My dad (Jim) lived the past several years in a wheel chair. He was a very tall man 6'4" When He lost his leg and was forced into a new lifestyle is when he came to know the Lord. I wanted to share a poem with you that he wrote during this time. We shared it at his service.

Thank you all again for praying. I am overwhelmed by your kindness, love, and support.
I will be back to posting decorating tips and design info after the first of the year sometime.

Monday, December 21, 2009

Christmas wishes and other stuff

I wanted to wish you all a very Merry Christmas and a blessed new year!! It is going to get a bit crazy and already has been, as we are trying to plan dad's service and have Christmas at our house too. I will not be blogging much until after the first of the year, but I will check in from time to time.
I also wanted to thank you all for your thoughts and prayers in the loss of my Father. I can definitely feel them.
Some of you asked about my dad, so here is a bit of info. I just had a comment from a friend who said" what a precious daddy you had ... I love how he made everyone feel special" He was a wonderful man. He spent most of his life in radio broadcast journalism and advertising. He was active in community theater and starred in roles with Edie Adams, Soupy Sales, Leonard Nemoy and more. He loved being in the spotlight and loved music. Standing at 6'4" tall and not a small man people remembered him. His quick wit was often what drew people to him.
He lost a leg a few years ago and has declined steadily since. Many times over the years he would fall ill and go into long term care and then get to come home again. Lately he had not been caring for himself at all, so when the call came that he was going into the hospital I being the oldest was ready for a fight to not let him come home again. Now for those of you who are gasping at this. his quality of life was poor. At least in a long term facility he would get the medical care he needed and have a social life.
However this was not to be. He had hidden from us just how ill he was and once in the hospital went down hill fast. Pray for us. I have 2 sisters and a brother but most of the burden of this has fallen on Myself and my hubby. He and my mom divorced years ago. There was no will and things are complicated.
In spite of it all, It is still Jesus's birthday and we are choosing to be joyful and celebrate knowing my Daddy is celebrating Christmas in style.
May you hug those you love a little tighter this holiday season and try not to sweat the small stuff.
Merry Christmas my friends! You are a blessing to me more than you know!

Friday, December 18, 2009

Just a note

I have had a crazy and sad last couple of days. We lost my Dad yesterday. He would have been 72 on Sunday. He hasn't been well for a long time but none of us expected this. Please keep our family in your prayers.

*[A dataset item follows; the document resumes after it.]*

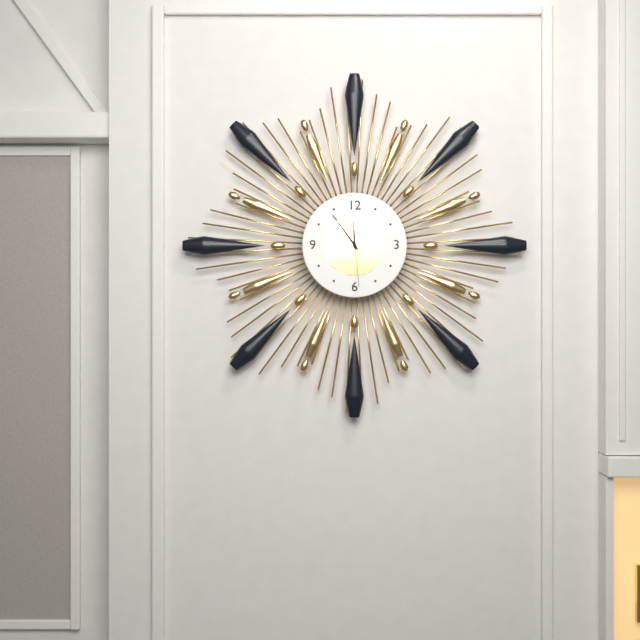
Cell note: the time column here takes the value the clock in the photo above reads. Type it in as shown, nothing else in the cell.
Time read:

I know the next few weeks will be difficult.

Thursday, December 10, 2009

My tree and a bit of decorating

Today I am linking up with the Nester, Thrifty decor chick, Rhoda's home for the holidays tour and Funky Junk Interiors Be sure and stop by these places to see all the lovely decorating and all of the homes on the tours. I am sharing a bit of my Christmas decorating with you. I have much more I will add later.
Here is a peek at my "imperfect" purchased sight unseen tree. You can read about that here

I am a Starbucks Junkie, so it is only fitting to have a "Starbucks" tree :)

Wednesday, December 9, 2009

A Heartwarming Story

I received this a few days ago in an email and thought I would share it
It is quite a long story but worth reading.

The Folded Napkin - A Trucker Stop Story

I try not to be biased, but I had my doubts about hiring Stevie. His placement counsellor assured me that he would be a good, reliable busboy. But I had never had a mentally handicapped employee and wasn't sure I wanted one. I wasn't sure how my customers would react to Stevie.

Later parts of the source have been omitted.